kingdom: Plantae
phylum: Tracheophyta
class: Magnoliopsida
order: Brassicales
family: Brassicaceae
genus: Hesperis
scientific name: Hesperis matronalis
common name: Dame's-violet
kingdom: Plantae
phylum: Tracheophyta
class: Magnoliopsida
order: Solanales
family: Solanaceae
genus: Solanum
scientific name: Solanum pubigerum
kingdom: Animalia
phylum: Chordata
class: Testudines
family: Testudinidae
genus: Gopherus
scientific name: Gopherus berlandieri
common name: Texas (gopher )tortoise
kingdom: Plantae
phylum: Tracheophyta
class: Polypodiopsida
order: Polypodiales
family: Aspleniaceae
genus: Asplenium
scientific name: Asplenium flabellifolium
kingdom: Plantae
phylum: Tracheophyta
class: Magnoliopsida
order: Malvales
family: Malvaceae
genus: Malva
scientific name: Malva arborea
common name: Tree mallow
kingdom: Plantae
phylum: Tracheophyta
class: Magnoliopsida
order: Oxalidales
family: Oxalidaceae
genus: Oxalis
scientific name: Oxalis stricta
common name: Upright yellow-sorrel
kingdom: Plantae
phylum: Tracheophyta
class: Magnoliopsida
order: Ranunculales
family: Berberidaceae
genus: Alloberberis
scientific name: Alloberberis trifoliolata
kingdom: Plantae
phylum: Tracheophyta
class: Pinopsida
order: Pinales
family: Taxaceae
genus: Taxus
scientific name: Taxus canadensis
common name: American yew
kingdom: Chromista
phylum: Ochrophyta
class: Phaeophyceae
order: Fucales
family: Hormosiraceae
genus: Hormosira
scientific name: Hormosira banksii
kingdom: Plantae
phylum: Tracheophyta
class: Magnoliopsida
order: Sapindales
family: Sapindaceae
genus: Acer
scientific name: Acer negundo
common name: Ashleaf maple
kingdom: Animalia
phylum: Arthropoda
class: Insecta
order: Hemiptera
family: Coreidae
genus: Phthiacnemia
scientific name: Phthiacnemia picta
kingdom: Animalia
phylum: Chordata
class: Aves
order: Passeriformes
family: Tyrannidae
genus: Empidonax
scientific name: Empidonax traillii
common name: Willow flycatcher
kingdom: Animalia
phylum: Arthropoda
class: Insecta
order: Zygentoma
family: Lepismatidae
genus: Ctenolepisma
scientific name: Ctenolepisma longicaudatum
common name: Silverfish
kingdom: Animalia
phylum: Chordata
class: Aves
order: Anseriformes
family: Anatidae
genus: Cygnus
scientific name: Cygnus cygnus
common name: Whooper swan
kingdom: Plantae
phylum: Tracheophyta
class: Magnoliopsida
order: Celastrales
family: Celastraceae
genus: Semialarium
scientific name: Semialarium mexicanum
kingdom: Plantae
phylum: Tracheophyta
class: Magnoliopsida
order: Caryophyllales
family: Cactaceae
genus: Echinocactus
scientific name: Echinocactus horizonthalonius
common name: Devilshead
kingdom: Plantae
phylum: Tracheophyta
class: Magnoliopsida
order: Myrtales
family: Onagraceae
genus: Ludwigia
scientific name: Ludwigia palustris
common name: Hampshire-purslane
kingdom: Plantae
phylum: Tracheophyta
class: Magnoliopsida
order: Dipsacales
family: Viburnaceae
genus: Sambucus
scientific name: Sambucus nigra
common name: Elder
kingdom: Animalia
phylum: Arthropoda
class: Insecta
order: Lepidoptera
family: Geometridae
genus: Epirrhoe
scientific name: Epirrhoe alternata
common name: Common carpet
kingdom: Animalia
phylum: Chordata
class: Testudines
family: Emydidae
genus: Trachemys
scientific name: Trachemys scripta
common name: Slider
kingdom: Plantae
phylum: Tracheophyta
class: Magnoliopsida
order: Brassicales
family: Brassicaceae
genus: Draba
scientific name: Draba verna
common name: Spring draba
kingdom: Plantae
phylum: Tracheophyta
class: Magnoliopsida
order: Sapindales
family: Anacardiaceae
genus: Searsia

## [PROBLEM DETAILS]
Copy out the material above, swapping each "common name" for "vernacular name" and leaving every other line untouched.

## [OUTPUT FOR THIS TASK]
kingdom: Plantae
phylum: Tracheophyta
class: Magnoliopsida
order: Brassicales
family: Brassicaceae
genus: Hesperis
scientific name: Hesperis matronalis
vernacular name: Dame's-violet
kingdom: Plantae
phylum: Tracheophyta
class: Magnoliopsida
order: Solanales
family: Solanaceae
genus: Solanum
scientific name: Solanum pubigerum
kingdom: Animalia
phylum: Chordata
class: Testudines
family: Testudinidae
genus: Gopherus
scientific name: Gopherus berlandieri
vernacular name: Texas (gopher )tortoise
kingdom: Plantae
phylum: Tracheophyta
class: Polypodiopsida
order: Polypodiales
family: Aspleniaceae
genus: Asplenium
scientific name: Asplenium flabellifolium
kingdom: Plantae
phylum: Tracheophyta
class: Magnoliopsida
order: Malvales
family: Malvaceae
genus: Malva
scientific name: Malva arborea
vernacular name: Tree mallow
kingdom: Plantae
phylum: Tracheophyta
class: Magnoliopsida
order: Oxalidales
family: Oxalidaceae
genus: Oxalis
scientific name: Oxalis stricta
vernacular name: Upright yellow-sorrel
kingdom: Plantae
phylum: Tracheophyta
class: Magnoliopsida
order: Ranunculales
family: Berberidaceae
genus: Alloberberis
scientific name: Alloberberis trifoliolata
kingdom: Plantae
phylum: Tracheophyta
class: Pinopsida
order: Pinales
family: Taxaceae
genus: Taxus
scientific name: Taxus canadensis
vernacular name: American yew
kingdom: Chromista
phylum: Ochrophyta
class: Phaeophyceae
order: Fucales
family: Hormosiraceae
genus: Hormosira
scientific name: Hormosira banksii
kingdom: Plantae
phylum: Tracheophyta
class: Magnoliopsida
order: Sapindales
family: Sapindaceae
genus: Acer
scientific name: Acer negundo
vernacular name: Ashleaf maple
kingdom: Animalia
phylum: Arthropoda
class: Insecta
order: Hemiptera
family: Coreidae
genus: Phthiacnemia
scientific name: Phthiacnemia picta
kingdom: Animalia
phylum: Chordata
class: Aves
order: Passeriformes
family: Tyrannidae
genus: Empidonax
scientific name: Empidonax traillii
vernacular name: Willow flycatcher
kingdom: Animalia
phylum: Arthropoda
class: Insecta
order: Zygentoma
family: Lepismatidae
genus: Ctenolepisma
scientific name: Ctenolepisma longicaudatum
vernacular name: Silverfish
kingdom: Animalia
phylum: Chordata
class: Aves
order: Anseriformes
family: Anatidae
genus: Cygnus
scientific name: Cygnus cygnus
vernacular name: Whooper swan
kingdom: Plantae
phylum: Tracheophyta
class: Magnoliopsida
order: Celastrales
family: Celastraceae
genus: Semialarium
scientific name: Semialarium mexicanum
kingdom: Plantae
phylum: Tracheophyta
class: Magnoliopsida
order: Caryophyllales
family: Cactaceae
genus: Echinocactus
scientific name: Echinocactus horizonthalonius
vernacular name: Devilshead
kingdom: Plantae
phylum: Tracheophyta
class: Magnoliopsida
order: Myrtales
family: Onagraceae
genus: Ludwigia
scientific name: Ludwigia palustris
vernacular name: Hampshire-purslane
kingdom: Plantae
phylum: Tracheophyta
class: Magnoliopsida
order: Dipsacales
family: Viburnaceae
genus: Sambucus
scientific name: Sambucus nigra
vernacular name: Elder
kingdom: Animalia
phylum: Arthropoda
class: Insecta
order: Lepidoptera
family: Geometridae
genus: Epirrhoe
scientific name: Epirrhoe alternata
vernacular name: Common carpet
kingdom: Animalia
phylum: Chordata
class: Testudines
family: Emydidae
genus: Trachemys
scientific name: Trachemys scripta
vernacular name: Slider
kingdom: Plantae
phylum: Tracheophyta
class: Magnoliopsida
order: Brassicales
family: Brassicaceae
genus: Draba
scientific name: Draba verna
vernacular name: Spring draba
kingdom: Plantae
phylum: Tracheophyta
class: Magnoliopsida
order: Sapindales
family: Anacardiaceae
genus: Searsia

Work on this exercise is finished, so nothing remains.